There is no other story at Christmas time more dominant than that of Charles Dickens’ A Christmas Carol. Cinema has told this story countless times with at least one variation of the story releasing every year, so going through them all and picking a favourite is a difficult task. I look back at my Christmas’ with fond memories so I knew that if I was to pick a favourite adaptation of A Christmas Carol, it would have to be the one that I fondly remember, and I don’t think there is a fonder Christmas Carol film than the one primarily in felt and foam.
The Muppet Christmas Carol, directed by Brian Henson (the son of Jim Henson) in 1992 stars all of your favourite Muppets as Dickens’ iconic characters, with Michael Caine in the role of Ebenezer Scrooge as well as being narrated by The Great Gonzo and Rizzo the Rat. I would go over the story but honestly, is there any need.
What I quickly grew to adore is how this film knows when to lighten the mood with the Muppets zaniness, but it also knows when to continue on with the story’s more darker moments. I suppose an example of this would be the sequences involving the Ghost of Christmas Yet to Come or the Marley doorknob scene. Any young children would jump behind the sofa during these scenes, but like any good film intended for families, It knows that if you have dark or emotional scenes not to dumb it down too much. It’s pretty unique to see The Muppets take on a story with such seriousness.

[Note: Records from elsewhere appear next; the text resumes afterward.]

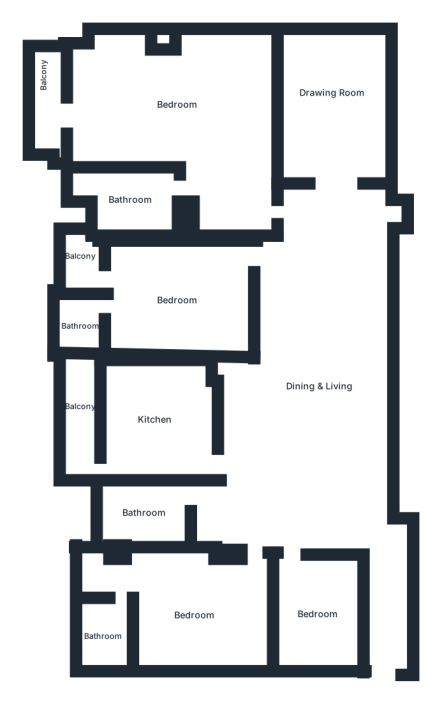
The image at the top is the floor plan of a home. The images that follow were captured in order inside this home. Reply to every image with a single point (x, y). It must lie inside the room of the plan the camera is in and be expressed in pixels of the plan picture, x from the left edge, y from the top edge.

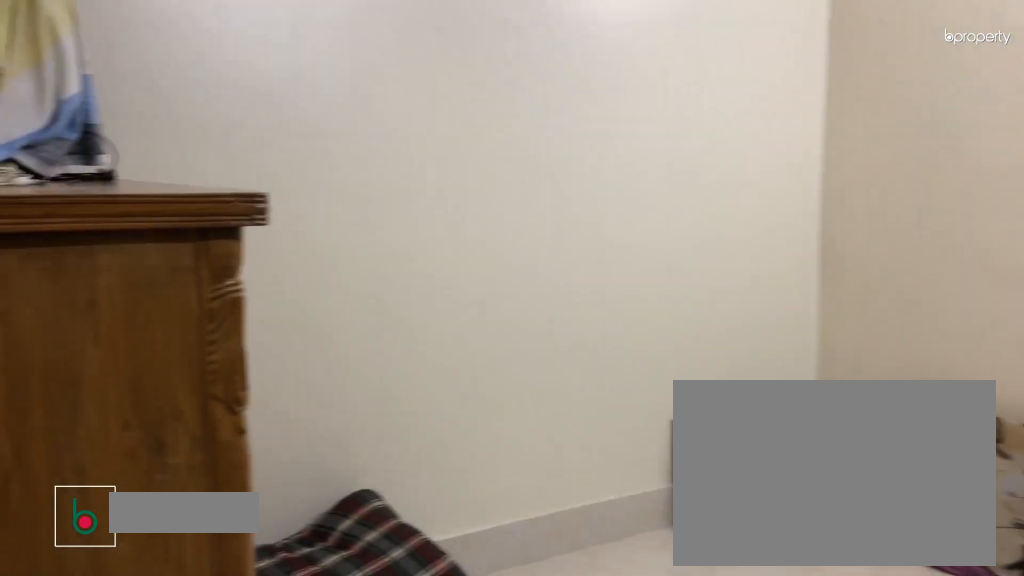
(318, 617)
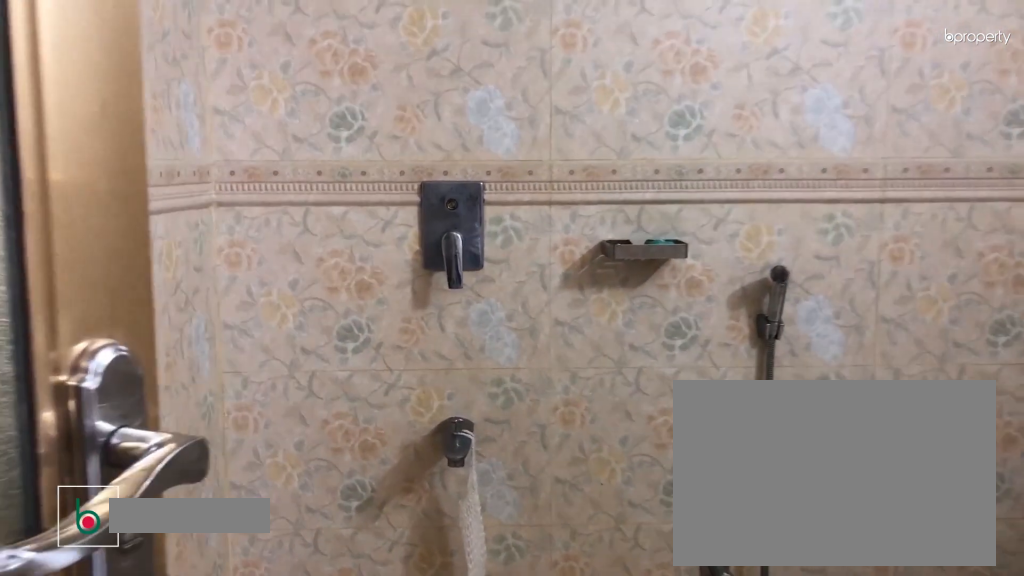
(105, 633)
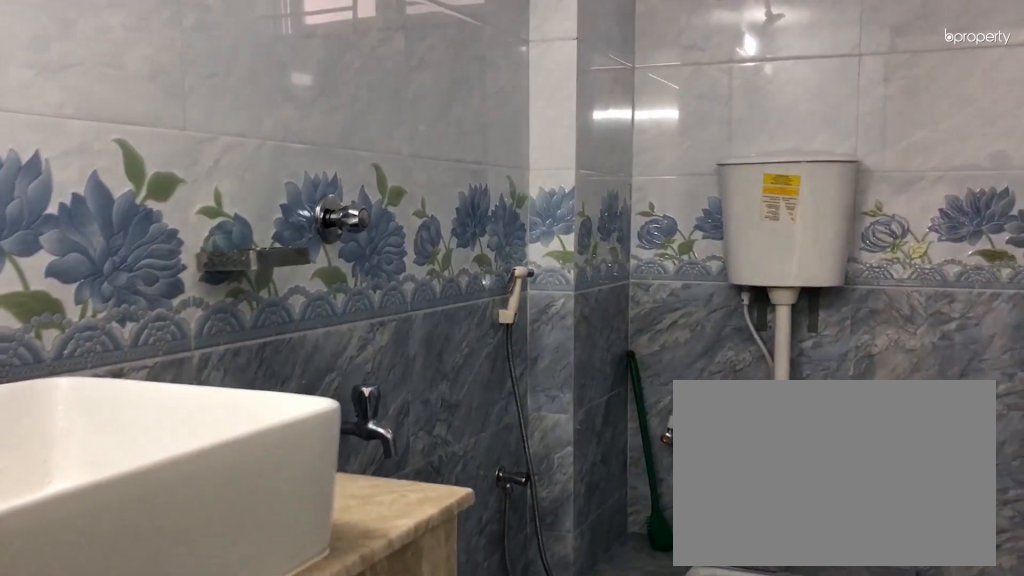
(140, 512)
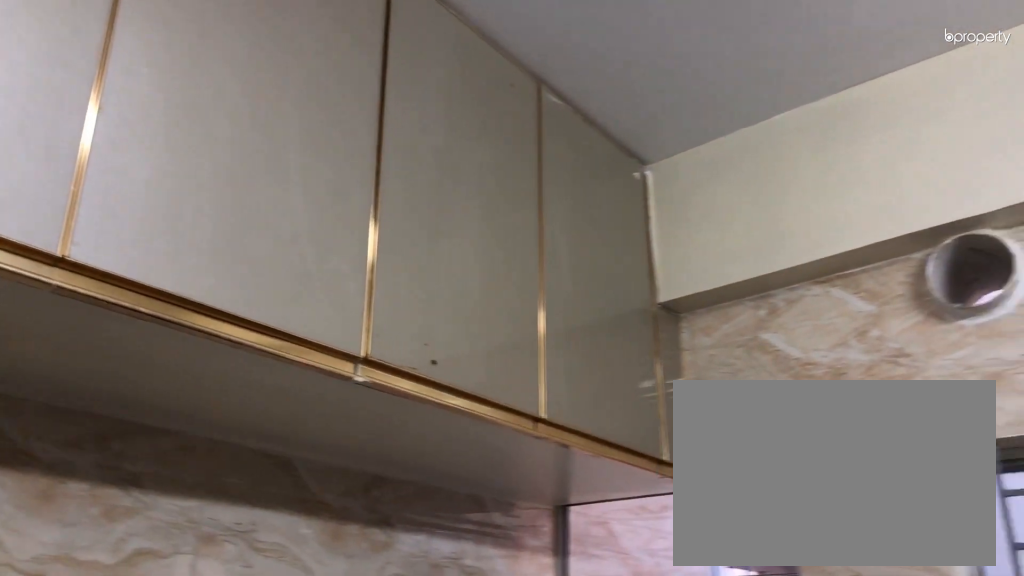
(153, 419)
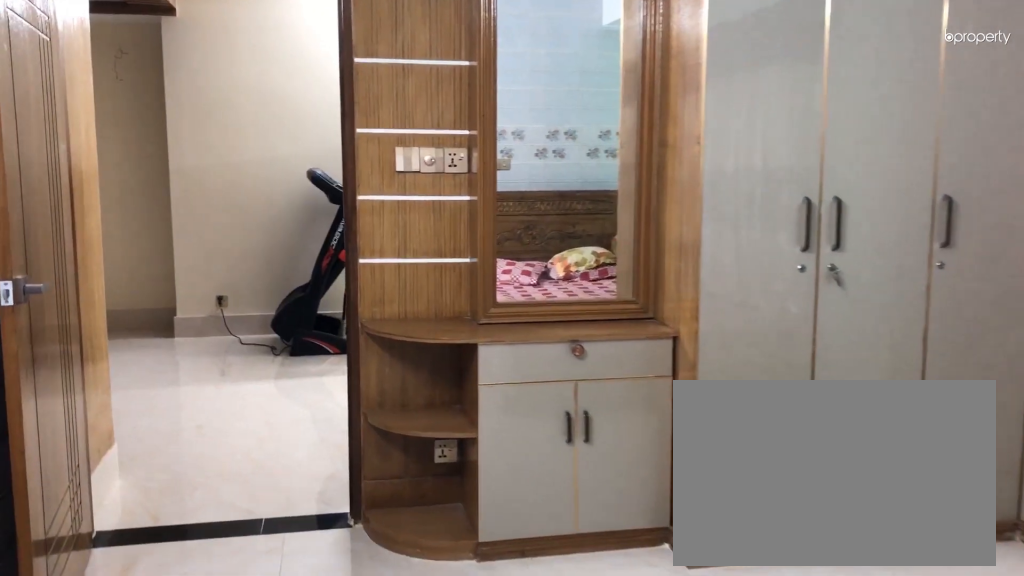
(178, 297)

The Muppet characters are The Muppets so the personalities aren’t lost here, however I am more than proud to say that Michael Caine is the best Scrooge ever. Apparently when he took the role of Scrooge, he told Brian Henson that he would play the character like he would with real actors and not puppets. I’m so glad he was allowed to do this because he perfectly nails Ebenezer’s coldness to others as well as his elation when he takes the spirit of Christmas to his heart.
This version of A Christmas Carol also features some of the most memorable renditions of minor characters such as the three spirits of Christmas and the cutest Tiny Tim ever put to screen. But even more memorable are the original songs. I still have to do Michael Caine’s little dance whenever “It feels like Christmas” starts playing, and although he’s not a great singer, Caine does show a lot of passion during his singing number. The songs are some of the most memorable I’ve seen in a Christmas film full stop.
The spirits who visit Scrooge are a little different from their appearances in the novel, but they do follow a pretty basic description, however it’s their personalities that will be most remembered. The Ghost of Christmas Past has possibly the biggest design change, she reminds me of one of those old children’s dolls and she has a good ethereal look. The Ghost of Christmas Yet to Come is obviously the scariest of the ghosts, but his appearance makes sense because we’ve all been scared of out own futures. However, it is the Ghost of Christmas Present who is the favourite among many. He’s funny and though it isn’t in the novel, he is very forgetful which once again makes sense as he always lives in the present. We will all “know him better, man” for years to come. What shows here is that the filmmakers aren’t worried to implement their own ideas into seemingly untouchable characters, but for the entertainment factor, they work.
Of course, some changes are made to accommodate certain roles of The Muppets, for instance, the singular Jacob Marley now has a brother Robert played by experienced hecklers Statler and Waldorf who, of course bring their humour to the roles. Gonzo and Rizzo make an interesting pair as duo narrators, although I think you can say that Rizzo is mostly along for the ride. Every now and again, these two will have their own little escapades away from the narrative that functions like a little mini break away from the main story. They work for a quick laugh and you can tell the filmmakers worked really hard on making this quick-witted paring.
With this film there is something else you get besides Christmas cheer, legacy. This Muppets film was the first Muppet project after the untimely loss of its creator Jim Henson at the age of 53. The weight of this project after Jim’s death must have felt like a tonne of bricks, especially for his son Brian as the director. I’m so glad that this film turned out the way it did because who knows what would have happened to The Muppets if this has bombed with fans and critics. This film is very special for a number of reasons, but I like the fact that it gets you in the mood for Christmas so quickly and at the end of the day, that’s what a Christmas film should do.